粘好胸前和胳膊上的工號,脖子掛上健康證,穿上黑皮鞋,戴起頭盔,百度外賣配送員陳山的一天開始了。這些東西如果缺少其一,又恰巧被便衣巡查員拍到,他可能會面臨上百元罰款。
2016年,陳山的日子過得不太如意。訂單越來越多,形形色色的規則和罰款也越來越多。陳山不知道,自己正在經歷著中國O2O競爭的新時代:三足鼎立。
新的資本環境裡,外賣平臺和外賣員都在蛻變和轉型:從群雄割據到三足鼎立,從拼殺用戶數的野蠻生長,到以標準和流程化服務競爭。
一位投資經理這麼描述,現在外賣平臺之間的新競爭,是配送員的競爭。
艾瑞諮詢的一份報告提出,送餐準時性、送餐人員態度、送餐速度成為評價用戶滿意度時僅次於支付便捷性的指標。用戶對平臺的這些要求,正一步步變成各家平臺調整戰略時的標尺之一。
作為深入用戶的觸角,外賣平臺之間的策略競爭和成本控制,都以更直接甚至更殘酷的方式展現在了配送員的八小時送餐路中。「交通違章率百分之百」,陳山說,「為趕時間,不得不逆行」。
頻頻曝出黑心作坊,商業模式屢遭質疑,事實上,外賣平臺和配送員一起,在2016年的商業競爭中逆行。
三足鼎立
戴著紅圍巾的餓了麼姜師傅與美團外賣的小李在街上相遇。
他發現,這幾天小李一直戴著的袋鼠頭沒了:「太醜,罰錢也不戴了,誰愛戴誰戴。」
袋鼠頭,是美團外賣為了迎戰「餓了麼」而啟動的新營銷手段。在社交網絡裡,一排外賣員頭戴袋鼠頭的照片,獲得了不少點擊率。
一周前,餓了麼為了迎合新的廣告詞,讓所有騎手戴上了紅圍脖。美團外賣的人還沒來得及嘲笑姜師傅,自己的袋鼠頭就發了下來,有「象徵意義」,專門查崗檢查佩戴情況的人告訴小李。
配飾大戰,正是外賣平臺大戰的一部分。
2015年9月,陳山應聘成為外賣員時,百度外賣剛剛宣布完成2.5億美元融資,餓了麼宣布完成6.3億美元融資。陳山迎頭趕上了中國網際網路界的一場知名戰役:外賣平臺的燒錢補貼戰。
陳山是外賣平臺燒錢擴軍的一員。根據某物流配送平臺測算,為了招募一個陳山這樣的配送員,外賣平臺需要付出1500元左右的成本,不包括薪酬。這意味著,在招募配送員一項上,外賣平臺總共要燒掉至少22億元。
持續燒錢投入的影響,體現在了陳山的工作時間中。500單的月任務量並不高,早十點上班,晚上六點下班,8小時的工作制遊刃有餘,外賣員能拿到4000多塊的月工資。
對很多像他一樣出身農村一無所有的年輕人來說,8小時工作制加四五千元的收入,這份工作相當理想,有不願透露姓名的配送員透露,那段時間裡,甚至還有外賣員在「吃空餉」。

### [任務簡述 A]
根據這篇關於外賣配送員的文本,陳山是在哪一年哪一月應聘成為外賣員的?
### [任務簡述 B]
請逐字照錄這篇關於外賣配送員的文本中的一段,從「一位投資經理這麼描述,現在外賣平臺之間的新競爭,是配送員的競爭。」開始,到「他發現,這幾天小李一直戴著的袋鼠頭沒了:「太醜,罰錢也不戴了,誰愛戴誰戴。」」結束。
### [任務簡述 C]
請接著這篇關於外賣配送員的文本最後一句往下續寫。

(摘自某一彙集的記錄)
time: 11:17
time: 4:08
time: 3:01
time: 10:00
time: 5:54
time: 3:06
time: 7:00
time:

==

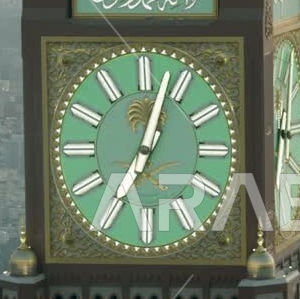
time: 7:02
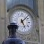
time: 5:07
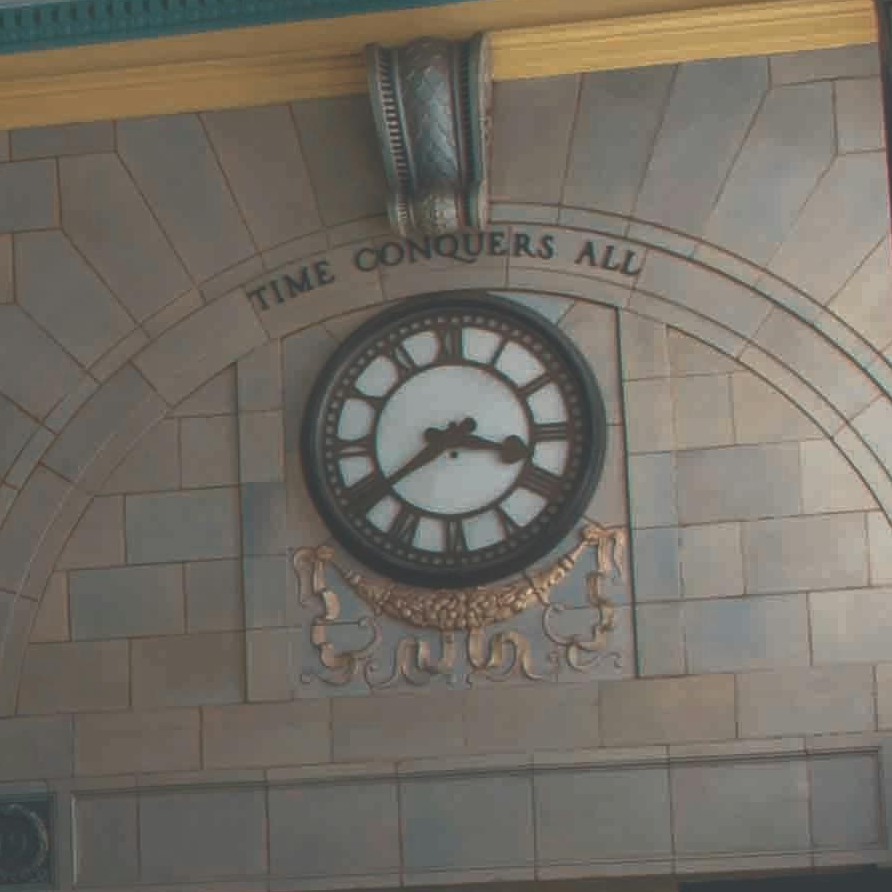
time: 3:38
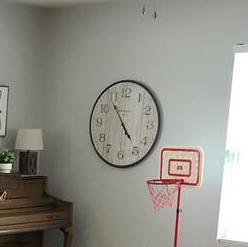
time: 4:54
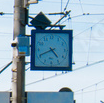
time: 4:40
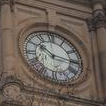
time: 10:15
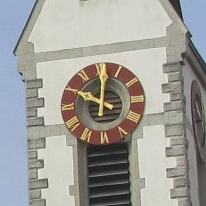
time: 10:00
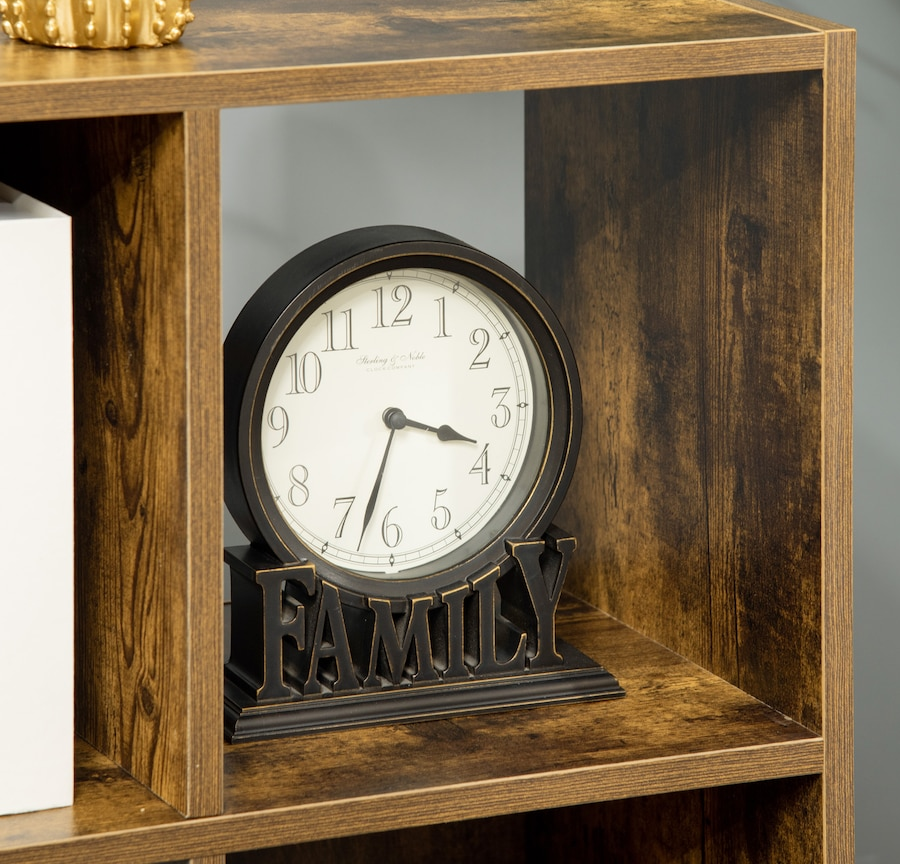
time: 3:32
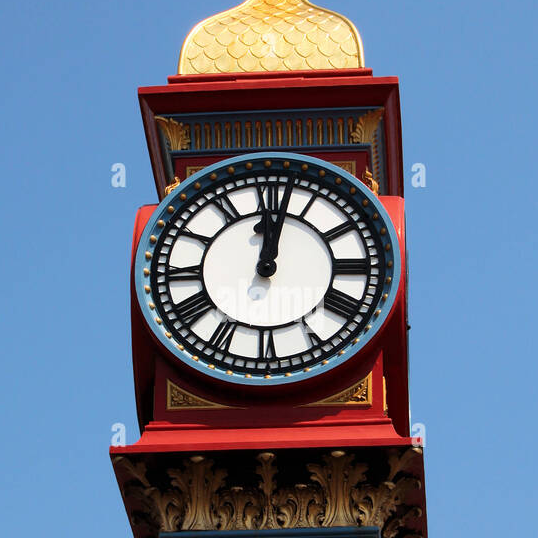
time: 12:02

### [練習結果 A]
2015年9月。

### [練習結果 B]
一位投資經理這麼描述,現在外賣平臺之間的新競爭,是配送員的競爭。
艾瑞諮詢的一份報告提出,送餐準時性、送餐人員態度、送餐速度成為評價用戶滿意度時僅次於支付便捷性的指標。用戶對平臺的這些要求,正一步步變成各家平臺調整戰略時的標尺之一。
作為深入用戶的觸角,外賣平臺之間的策略競爭和成本控制,都以更直接甚至更殘酷的方式展現在了配送員的八小時送餐路中。「交通違章率百分之百」,陳山說,「為趕時間,不得不逆行」。
頻頻曝出黑心作坊,商業模式屢遭質疑,事實上,外賣平臺和配送員一起,在2016年的商業競爭中逆行。
三足鼎立
戴著紅圍巾的餓了麼姜師傅與美團外賣的小李在街上相遇。
他發現,這幾天小李一直戴著的袋鼠頭沒了:「太醜,罰錢也不戴了,誰愛戴誰戴。」

### [練習結果 C]
改變在去年年底發生。2015年12月,陳山發現,自己手機上的訂單爆了。一個月過去了,陳山的訂單數變成了750單,與他同在一個區域送餐的餓了麼、美團外賣等平臺的外賣員,奔波在路上的時候也越來越多。
美團外賣的李健,對那時的變化還記憶猶新,他清楚記得在送餐時看到了一條新聞:2015年12月17日,餓了麼獲得阿里12.5億美元融資,之後的第5天,美團和大眾點評合併後的新美大完成28億美元融資。
28億美元,這組難以想像的數字嚇到了李健。之後,李健發現自己的派單機制變了,「平臺逐漸從過去的搶單變成了派單,就是在杜絕外賣員吃空餉。」
李健有一次取餐,看見餓了麼的兄弟指著電動車上的餐箱露出愁容,「你瞅瞅,我這餐都冒尖了,2個小時估計都送不完。」這在李健看來有點殘忍。
但情感從來無法納入成本計算中,2015年末,有媒體根據百度外賣的融資計劃書測算,按一線城市配送員人均月工資5000元計算,配送員每天至少配送20單,配送站方能實現盈虧平衡。
訂單數暴增和約束性措施背後,是外賣行業三足鼎立的新競爭時代來了。
高地計劃
在餓了麼配送界,姜鵬一直是個傳奇。
他負責配送的飯店,是品牌商家,即大品牌的店家,這些價格相對高昂的商家,是維繫著外賣平臺調性上限的關鍵。品牌店家的商品更容易獲得好評,姜鵬差一點就要成為區域內僅有的兩名五星騎手之一。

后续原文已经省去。